# Math Help - Diophantine equation

1. ## Diophantine equation

Hello everyone!
I have some trouble with this proof: prove that there are infinitely many solutions to the equation: $x^2 + y^2 = z^4 \mbox{, with g.c.d} (x,y,z) = 1$

2. Originally Posted by rubik mania
Hello everyone!
I have some trouble with this proof: prove that there are infinitely many solutions to the equation: $x^2 + y^2 = z^4 \mbox{, with g.c.d} (x,y,z) = 1$
let $a,b$ be any (positive) integers with $\gcd(a,b)=1$ and $2 \nmid a+b.$ put $x+yi=(a+bi)^4.$ then $x-yi=(a-bi)^4$ and hence $x^2+y^2=(a^2+b^2)^4.$

equating the real and complex parts in $x+yi=(a+bi)^4$ will gives us these solutions: $x=a^4 - 6a^2b^2 + b^4, \ \ y=4a^3b - 4ab^3,$ and $z=a^2+b^2.$

it's immediate that $\gcd(x,y,z)=1.$

3. Thanks!

For similar questions that involve proving that a Diophantine equation has infinite/finite/no solutions, what would be the general strategy?
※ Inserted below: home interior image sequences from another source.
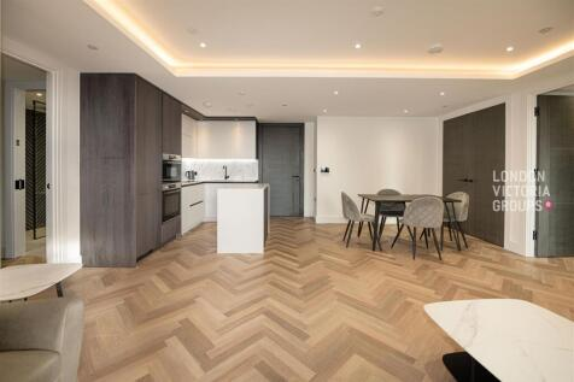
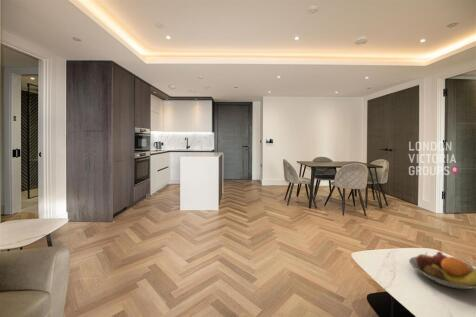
+ fruit bowl [408,251,476,290]
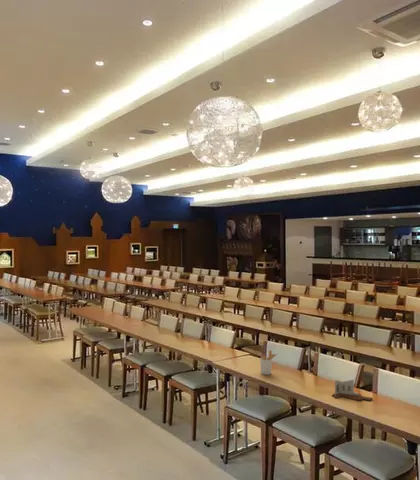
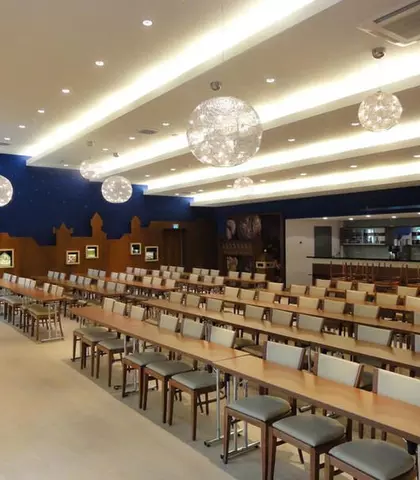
- utensil holder [259,349,278,376]
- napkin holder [331,378,374,402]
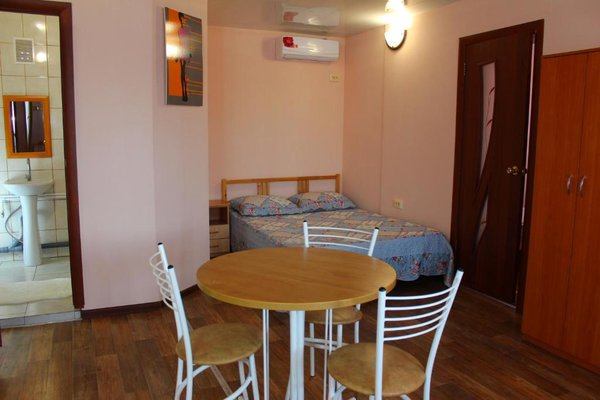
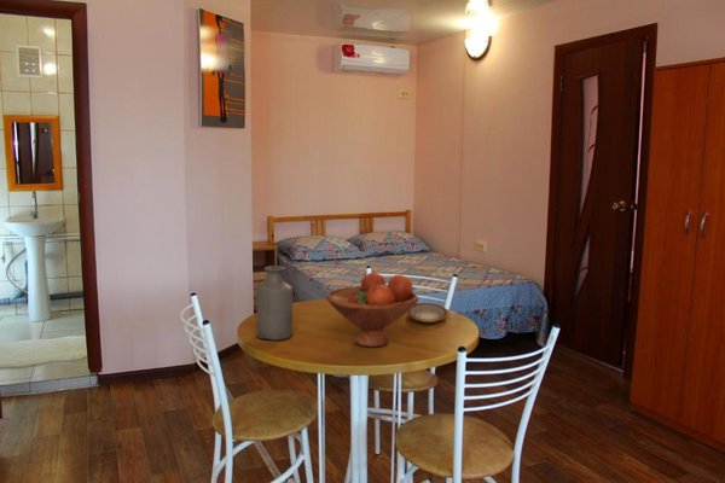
+ plate [407,302,448,324]
+ bottle [255,264,294,342]
+ fruit bowl [325,272,419,348]
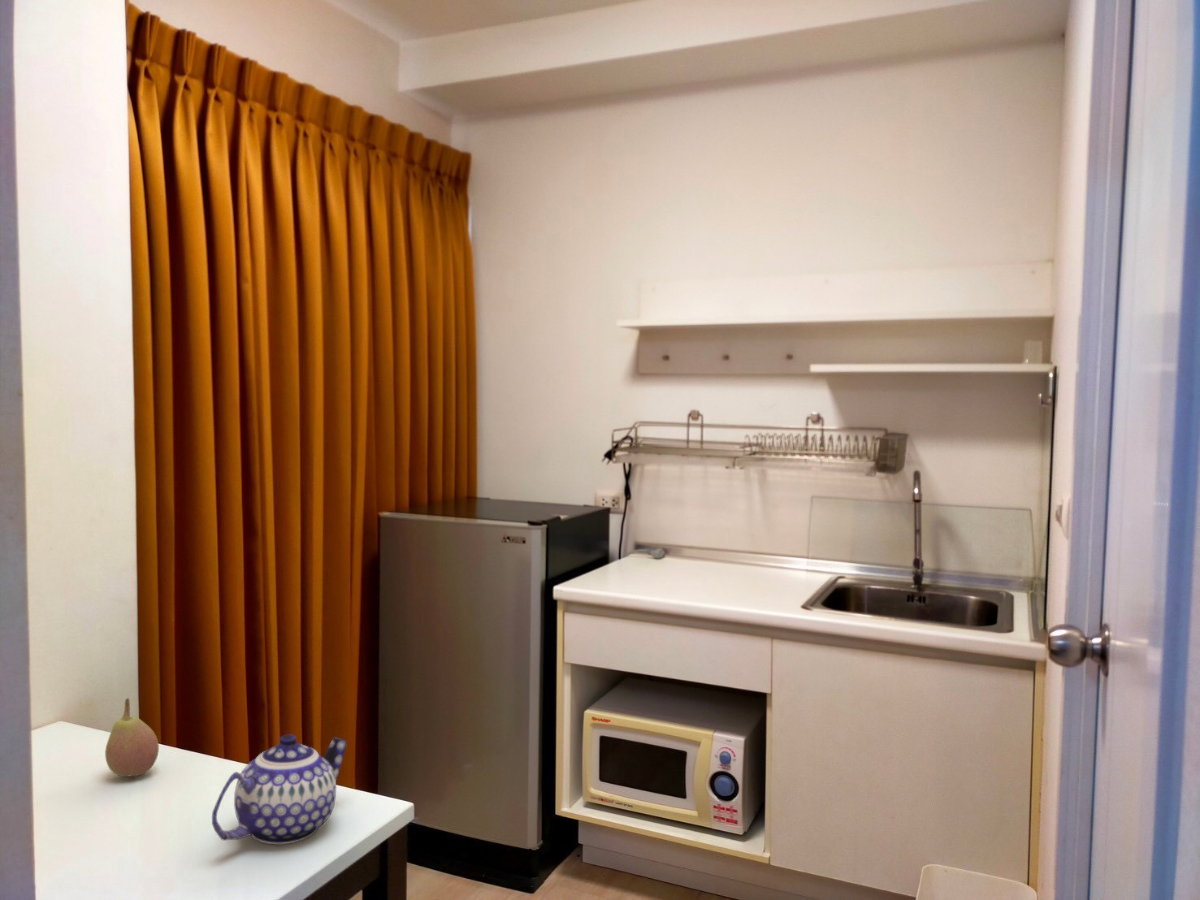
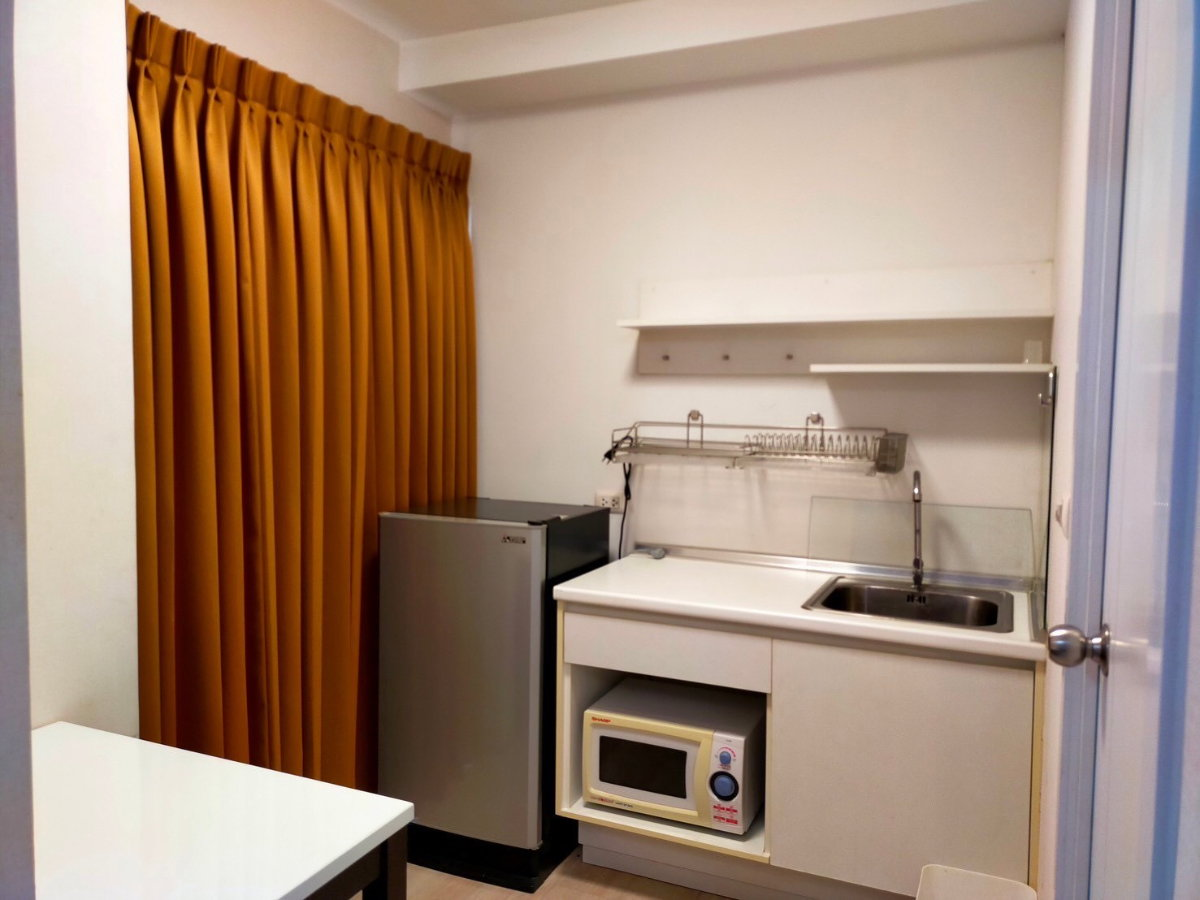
- teapot [211,733,348,845]
- fruit [104,697,160,777]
4. Originally Posted by rubik mania
Thanks!

For similar questions that involve proving that a Diophantine equation has infinite/finite/no solutions, what would be the general strategy?
it's number theory ... there is almost never a general strategy! haha ... anyway, i just showed you one approach. two more:

1) reducing the equation modulo some integer or the method of "infinite descent". these methods are normally used to prove that an equation has no solutions.

2) investigating more sophisticated equations usually requires some knowledge of algebraic number theory or elliptic curves.